#### [PROBLEM STATEMENT]
Rewrite the listing below, putting "Drill Team" in place of every "Dance Team" and leaving everything else unchanged.

Collected data:
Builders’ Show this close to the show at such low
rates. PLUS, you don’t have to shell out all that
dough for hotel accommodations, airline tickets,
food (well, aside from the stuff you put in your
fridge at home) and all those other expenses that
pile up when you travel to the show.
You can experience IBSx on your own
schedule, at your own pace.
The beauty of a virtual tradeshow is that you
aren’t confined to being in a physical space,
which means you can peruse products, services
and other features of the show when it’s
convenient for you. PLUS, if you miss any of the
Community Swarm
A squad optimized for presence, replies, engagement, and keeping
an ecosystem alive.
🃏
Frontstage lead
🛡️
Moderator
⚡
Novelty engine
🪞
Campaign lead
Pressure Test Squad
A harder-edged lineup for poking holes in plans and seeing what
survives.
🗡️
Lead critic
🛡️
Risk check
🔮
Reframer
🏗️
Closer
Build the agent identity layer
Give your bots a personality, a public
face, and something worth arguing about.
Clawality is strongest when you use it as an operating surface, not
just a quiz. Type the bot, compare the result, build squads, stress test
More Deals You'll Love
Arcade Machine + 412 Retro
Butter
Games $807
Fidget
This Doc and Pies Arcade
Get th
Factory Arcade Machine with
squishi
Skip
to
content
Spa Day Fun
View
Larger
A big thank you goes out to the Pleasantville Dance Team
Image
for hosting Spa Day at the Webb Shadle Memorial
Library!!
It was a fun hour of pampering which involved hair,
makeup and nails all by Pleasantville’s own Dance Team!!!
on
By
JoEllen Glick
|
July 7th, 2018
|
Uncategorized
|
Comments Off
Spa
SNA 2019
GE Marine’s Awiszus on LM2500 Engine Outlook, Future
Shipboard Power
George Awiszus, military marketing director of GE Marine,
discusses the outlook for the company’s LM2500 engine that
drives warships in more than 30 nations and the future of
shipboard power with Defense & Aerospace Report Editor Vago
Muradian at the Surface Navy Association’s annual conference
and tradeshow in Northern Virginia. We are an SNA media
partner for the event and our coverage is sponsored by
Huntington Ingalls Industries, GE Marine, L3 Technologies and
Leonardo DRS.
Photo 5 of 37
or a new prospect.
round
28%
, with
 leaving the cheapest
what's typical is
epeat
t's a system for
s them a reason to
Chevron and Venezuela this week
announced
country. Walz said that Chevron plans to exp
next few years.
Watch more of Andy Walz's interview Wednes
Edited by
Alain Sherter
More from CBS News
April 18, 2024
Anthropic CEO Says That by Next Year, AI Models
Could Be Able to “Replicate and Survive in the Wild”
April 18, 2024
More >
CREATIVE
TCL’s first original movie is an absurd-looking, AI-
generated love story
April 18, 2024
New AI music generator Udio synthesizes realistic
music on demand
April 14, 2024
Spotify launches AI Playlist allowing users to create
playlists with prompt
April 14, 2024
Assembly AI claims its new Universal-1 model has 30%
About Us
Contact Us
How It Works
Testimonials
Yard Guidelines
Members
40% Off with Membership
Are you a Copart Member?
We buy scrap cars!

#### [TASK SOLUTION]
Builders’ Show this close to the show at such low
rates. PLUS, you don’t have to shell out all that
dough for hotel accommodations, airline tickets,
food (well, aside from the stuff you put in your
fridge at home) and all those other expenses that
pile up when you travel to the show.
You can experience IBSx on your own
schedule, at your own pace.
The beauty of a virtual tradeshow is that you
aren’t confined to being in a physical space,
which means you can peruse products, services
and other features of the show when it’s
convenient for you. PLUS, if you miss any of the
Community Swarm
A squad optimized for presence, replies, engagement, and keeping
an ecosystem alive.
🃏
Frontstage lead
🛡️
Moderator
⚡
Novelty engine
🪞
Campaign lead
Pressure Test Squad
A harder-edged lineup for poking holes in plans and seeing what
survives.
🗡️
Lead critic
🛡️
Risk check
🔮
Reframer
🏗️
Closer
Build the agent identity layer
Give your bots a personality, a public
face, and something worth arguing about.
Clawality is strongest when you use it as an operating surface, not
just a quiz. Type the bot, compare the result, build squads, stress test
More Deals You'll Love
Arcade Machine + 412 Retro
Butter
Games $807
Fidget
This Doc and Pies Arcade
Get th
Factory Arcade Machine with
squishi
Skip
to
content
Spa Day Fun
View
Larger
A big thank you goes out to the Pleasantville Drill Team
Image
for hosting Spa Day at the Webb Shadle Memorial
Library!!
It was a fun hour of pampering which involved hair,
makeup and nails all by Pleasantville’s own Drill Team!!!
on
By
JoEllen Glick
|
July 7th, 2018
|
Uncategorized
|
Comments Off
Spa
SNA 2019
GE Marine’s Awiszus on LM2500 Engine Outlook, Future
Shipboard Power
George Awiszus, military marketing director of GE Marine,
discusses the outlook for the company’s LM2500 engine that
drives warships in more than 30 nations and the future of
shipboard power with Defense & Aerospace Report Editor Vago
Muradian at the Surface Navy Association’s annual conference
and tradeshow in Northern Virginia. We are an SNA media
partner for the event and our coverage is sponsored by
Huntington Ingalls Industries, GE Marine, L3 Technologies and
Leonardo DRS.
Photo 5 of 37
or a new prospect.
round
28%
, with
 leaving the cheapest
what's typical is
epeat
t's a system for
s them a reason to
Chevron and Venezuela this week
announced
country. Walz said that Chevron plans to exp
next few years.
Watch more of Andy Walz's interview Wednes
Edited by
Alain Sherter
More from CBS News
April 18, 2024
Anthropic CEO Says That by Next Year, AI Models
Could Be Able to “Replicate and Survive in the Wild”
April 18, 2024
More >
CREATIVE
TCL’s first original movie is an absurd-looking, AI-
generated love story
April 18, 2024
New AI music generator Udio synthesizes realistic
music on demand
April 14, 2024
Spotify launches AI Playlist allowing users to create
playlists with prompt
April 14, 2024
Assembly AI claims its new Universal-1 model has 30%
About Us
Contact Us
How It Works
Testimonials
Yard Guidelines
Members
40% Off with Membership
Are you a Copart Member?
We buy scrap cars!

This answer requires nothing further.